We want so badly to believe that the Kansas City Chiefs and the San Francisco 49ers showed us this week that the NFL has mostly learned its lesson about players who abuse women four years after Ray Rice gave everyone a brutal tutorial in how to mismanage a domestic violence crisis.

In releasing Kareem Hunt Friday night, the Chiefs said Hunt had not been truthful about the violent incident depicted in the video that surfaced Friday afternoon. It's a question for another day how NFL investigators still haven't found ways to procure tapes that others can, despite what they said in a statement has been an investigation that began in February. At least when the NFL and the Chiefs say they finally saw the tape, the Chiefsmoved quickly to get rid of Hunt.

The issue now is the moral quandary into which Hunt's release just thrust the other 31 teams.

Which, if any, will claim Hunt off waivers? Let's not be naïve. Teams will, at the very least, poke around the case. The Washington Redskins did it earlier this week, when the 49ers released Reuben Foster after he was arrested last Saturday following an alleged domestic violence incident at the team hotel the night before a game. It was not the first time Foster had been accused and arrested and the 49ers finally made the decision they should have made months before.

But just as quickly, the Redskins reminded everyone that there are still NFL teams where the math boils down to its crudest elements: win at all costs. And they compounded a terrible mistake by sending out Doug Williams and Jay Gruden to explain it, allowing the team's top decision makers -- owner Dan Snyder and the team's senior executive Bruce Allen -- to hide behind their football men.

Washington has been roundly criticized, but their leadership clearly made the calculation that by the time Foster is off the Commissioner/Exempt List -- even if he serves a suspension -- the furor will have died down and they will emerge with a young defensive player. It is a cynical, misguided judgment unless it helps them win games. The Redskins are banking on that making their Foster decision more palatable.

Are they the only team that would make such a moral calculus? We're about to find out, maybe as soon as Monday. Hunt is a wildly talented player at a skill position, a much more impactful player than Foster and Rice before him, whose suspension ended a career that was already fading.
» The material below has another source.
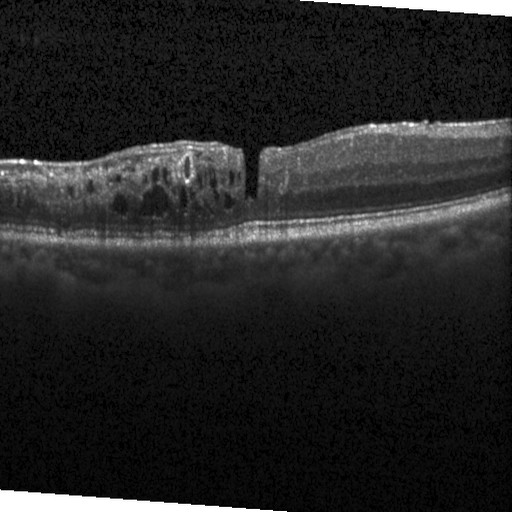

Finding: DME.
Hunt is 23 and has scored 14 touchdowns through 11 games. With him, the Chiefs were the best team in the AFC.

It's hard to envision Hunt playing again this season, but once the league finishes its investigation and makes a final determination on whether he will serve a suspension -- six games is the baseline for a domestic violence violation -- it's going to take an awfully strong, principled stand for a team in need of explosive offensive weapons to resist his contributions.

The Redskins didn't have the will to resist Foster.

The difference in these cases, of course, is on your television or your phone. There was no video of Foster's incident. And if the video had never surfaced of Hunt, he would still be on the Chiefs. They would have continued to believe his apparent denials that the incident ever happened and they would still be in good position for a deep playoff run.

We want badly to believe that the Redskins are a troubling outlier, that the Chiefs slicing out a big part of their offense in the season's final month will someday look more like the norm and not the shock it was Friday night. But we'll wait for the waiver wire and perhaps the suspension to pass and we'll see where Hunt is then. Then we'll really know which of the ethical calculations made this week -- the ones by the 49ers and the Chiefs or the one by the Redskins -- are the NFL's new math.